:: WORK INSTRUCTION ::
Transcribe the full listing without changing a word, and omit its pictures.

(MATERIAL PROVIDED)

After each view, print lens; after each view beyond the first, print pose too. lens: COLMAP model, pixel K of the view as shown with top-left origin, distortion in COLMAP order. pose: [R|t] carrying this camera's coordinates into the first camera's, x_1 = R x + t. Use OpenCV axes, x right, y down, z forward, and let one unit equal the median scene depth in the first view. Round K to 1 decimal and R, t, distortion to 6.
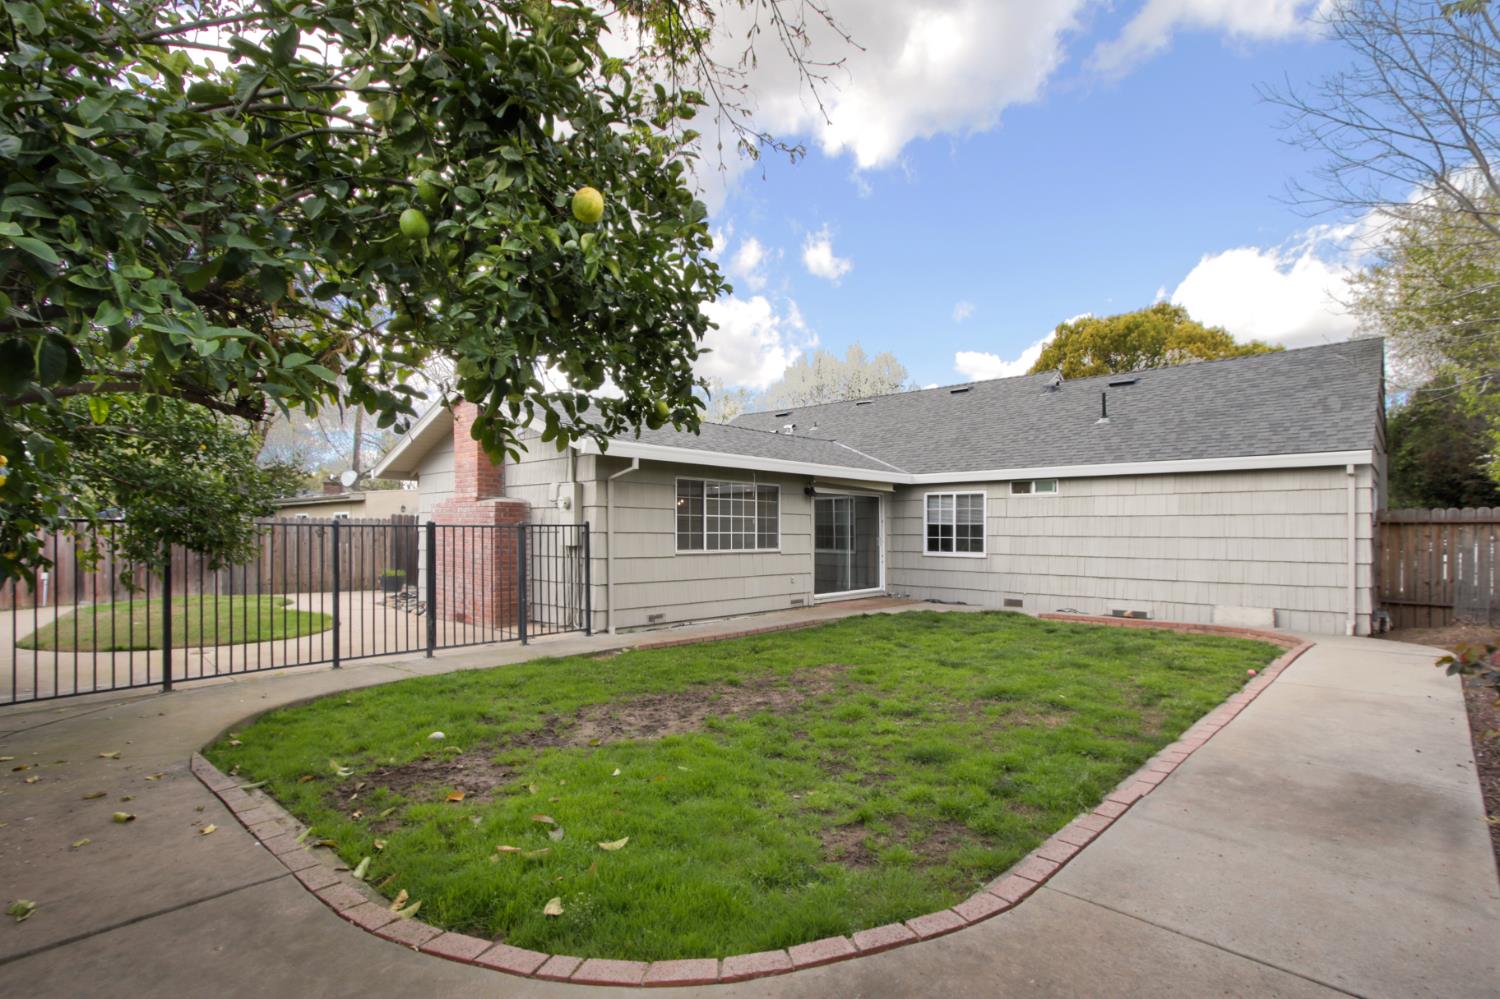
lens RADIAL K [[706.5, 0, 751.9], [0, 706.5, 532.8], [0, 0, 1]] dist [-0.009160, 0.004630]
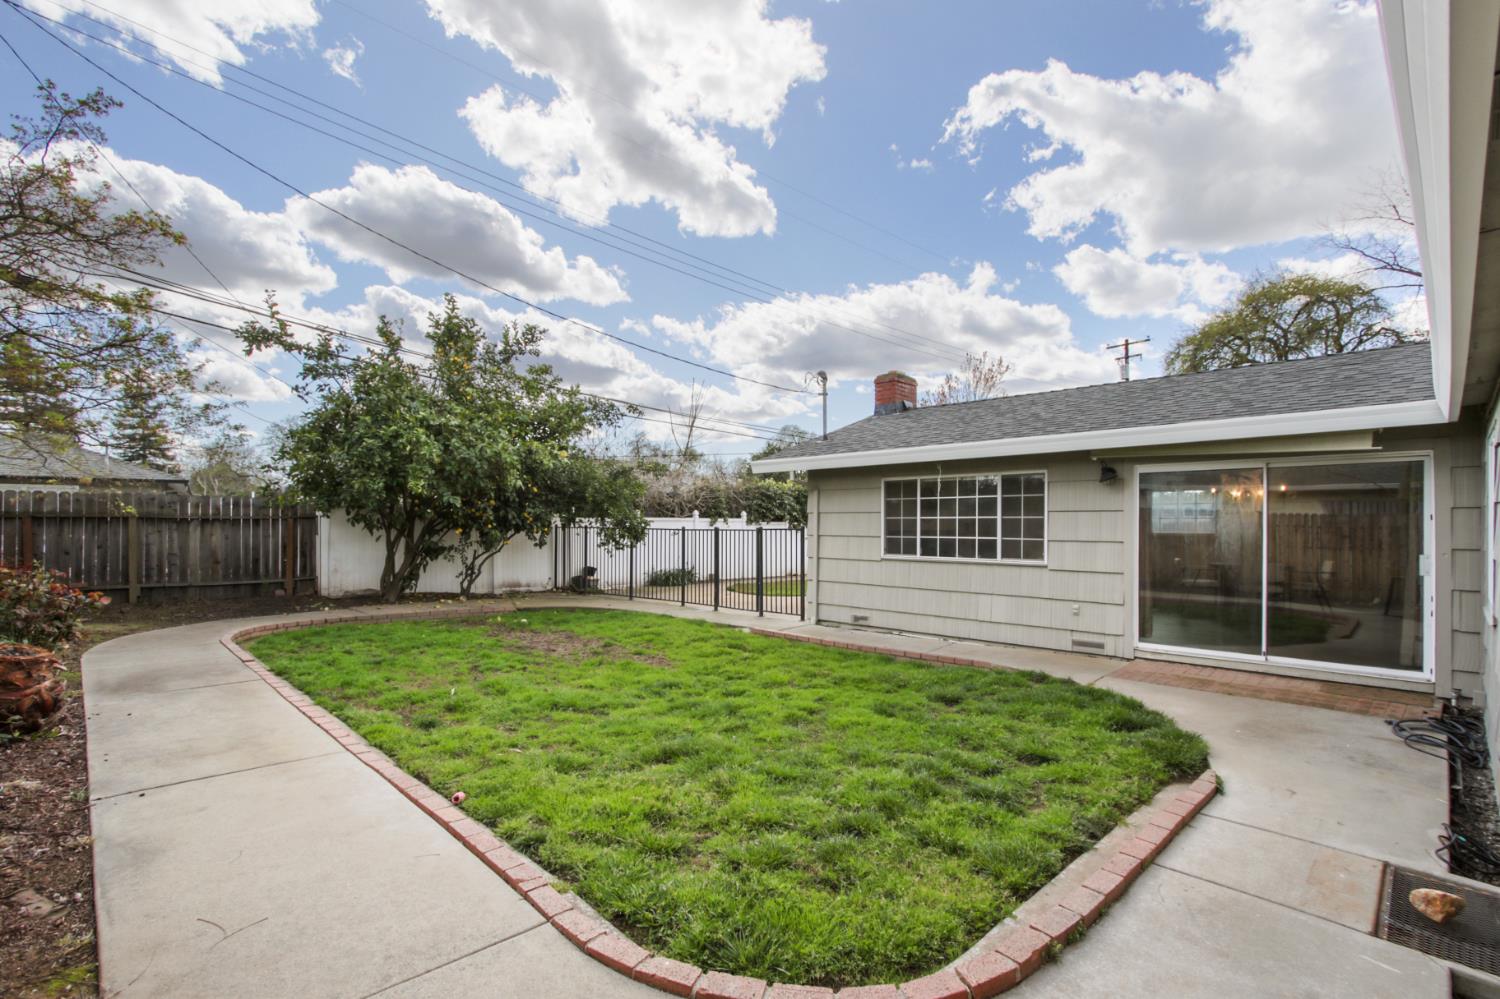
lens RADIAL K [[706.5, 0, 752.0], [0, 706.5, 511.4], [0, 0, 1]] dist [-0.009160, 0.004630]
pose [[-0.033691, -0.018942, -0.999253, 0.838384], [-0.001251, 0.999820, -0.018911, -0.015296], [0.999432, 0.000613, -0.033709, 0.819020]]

(End MATERIAL PROVIDED)

:: ANSWER TO THIS PROBLEM ::
After each view, print lens; after each view beyond the first, print pose too. lens: COLMAP model, pixel K of the view as shown with top-left origin, distortion in COLMAP order. pose: [R|t] carrying this camera's coordinates into the first camera's, x_1 = R x + t. Use OpenCV axes, x right, y down, z forward, and let one unit equal the median scene depth in the first view. Round K to 1 decimal and R, t, distortion to 6.
lens RADIAL K [[706.5, 0, 751.9], [0, 706.5, 532.8], [0, 0, 1]] dist [-0.009160, 0.004630]
lens RADIAL K [[706.5, 0, 752.0], [0, 706.5, 511.4], [0, 0, 1]] dist [-0.009160, 0.004630]
pose [[-0.033691, -0.018942, -0.999253, 0.838384], [-0.001251, 0.999820, -0.018911, -0.015296], [0.999432, 0.000613, -0.033709, 0.819020]]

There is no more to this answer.